We started early this morning but made it only about 500 metres before taking a break. In the main square of Izcuchaca they were having their weekly market. It fills the square but it’s not that big of square. As we made our way around the market we spotted two other touring cyclists and started a conversation with them. They turned out to be two super nice guys from Spain that are on extended world tours – both rode through Ushuaia (sorry, we didn’t get their names – duh). We traded notes on a few topics and would have liked to spend the morning picking their brains but we had those hills to get stuck into.
The first 20k climb was the steepest of the day but it was not overly taxing. We had nice views back down to the river and Izcuchaca. Up near the top we had another one of those rockstar moments when we passed a crew of folks (mostly women) working on large piles of rocks. One of the women called out for photos and Tine was happy to oblige. Several women lined up for one-on-one photos with her. Tine is tall, these women are short – it made for quite the spectacle. We eventually extracted ourselves and finished off the climb. We had morning tea at the top.
There was a short 7k downhill from the top and the start of our second 20k climb. The second climb was steep at first but quickly mellowed. By the top we had a nice tailwind and gentle grades. It was almost pleasant riding, certainly warm enough in the sun. We stopped at the top of this pass for lunch at a little tienda where an 11 month old and his mom entertained us. The 11 month old was just about walking on his own and keen to explore these strange aliens that landed in front of his mom’s shop.
There was a little downhill after the pass, followed by the climb to the high point of the day. We topped out at 4,130 or 4,190 metres – depending on which mapping tool you believe. Whatever the real height, that’s over 13,500 metres but we had no issues breathing – cool.
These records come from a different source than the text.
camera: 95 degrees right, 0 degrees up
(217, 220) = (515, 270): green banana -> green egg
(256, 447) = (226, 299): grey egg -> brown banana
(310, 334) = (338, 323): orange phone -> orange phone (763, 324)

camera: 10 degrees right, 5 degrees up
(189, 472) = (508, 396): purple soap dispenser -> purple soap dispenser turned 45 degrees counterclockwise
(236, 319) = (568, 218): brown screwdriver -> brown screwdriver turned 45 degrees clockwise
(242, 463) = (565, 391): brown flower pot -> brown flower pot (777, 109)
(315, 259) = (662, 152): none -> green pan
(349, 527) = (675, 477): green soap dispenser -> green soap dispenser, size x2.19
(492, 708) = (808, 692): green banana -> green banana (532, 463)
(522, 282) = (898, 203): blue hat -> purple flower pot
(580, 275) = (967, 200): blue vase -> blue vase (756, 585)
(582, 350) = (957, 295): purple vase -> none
The downhill following this point was the longest of the day. Near the top we spotted some nice rock formations and a herd of llamas (maybe alpacas). We stopped for photos of both. There was a woman tending the llamas and she offered that we should give her money to take the photos. We all got a chuckle out of her request and politely declined to pay. No one asked us for fees of photos the rocks.
On the downhill, the clouds started to darken. All of us were keeping a keen eye out but no one got more that 10 drops. By the time we reached the bottom of the descent, it seemed that like we’d ridden out from under the clouds. We reached Huancavelica and made out way to the main square to start the hotel search. We settled into the Ccori Hostal eventually. It’s an ok place but there was some concern over the shower situation. Our room had a disconnected electric shower head and the woman running the place said that they now had solar hot water. We were all a bit sceptical as it hadn’t been that hot all day but we got hot showers and everyone was happy.
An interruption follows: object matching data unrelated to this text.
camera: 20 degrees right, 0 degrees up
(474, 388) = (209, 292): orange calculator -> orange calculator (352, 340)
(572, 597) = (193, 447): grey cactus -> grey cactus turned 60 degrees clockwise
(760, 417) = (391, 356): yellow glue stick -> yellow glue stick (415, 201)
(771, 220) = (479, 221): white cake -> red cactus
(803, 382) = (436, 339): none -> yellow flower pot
I ducked out for drinks and snacks after getting cleaned up and nearly got soaked. Those clouds that we thought we outran were now hanging out over Huancavelica – luckily I cut my shopping short and the skies opened just as I returned. We’re now hanging out in our room waiting for a break so that we can go out and get dinner. And guess what, Nancy found CNN on the TV. We haven’t seen CNN for what seems like months – it’s nice to catch up a little on what’s happening in the world.
Tomorrow we head for Lircay, down Highway 26B. The map looks very squiggly but the profile is not too up and down. There is less climbing but we’ll have to check the forecast after the rain we got this afternoon. Today’s rain was the first since 6 weeks ago when we entered Peru.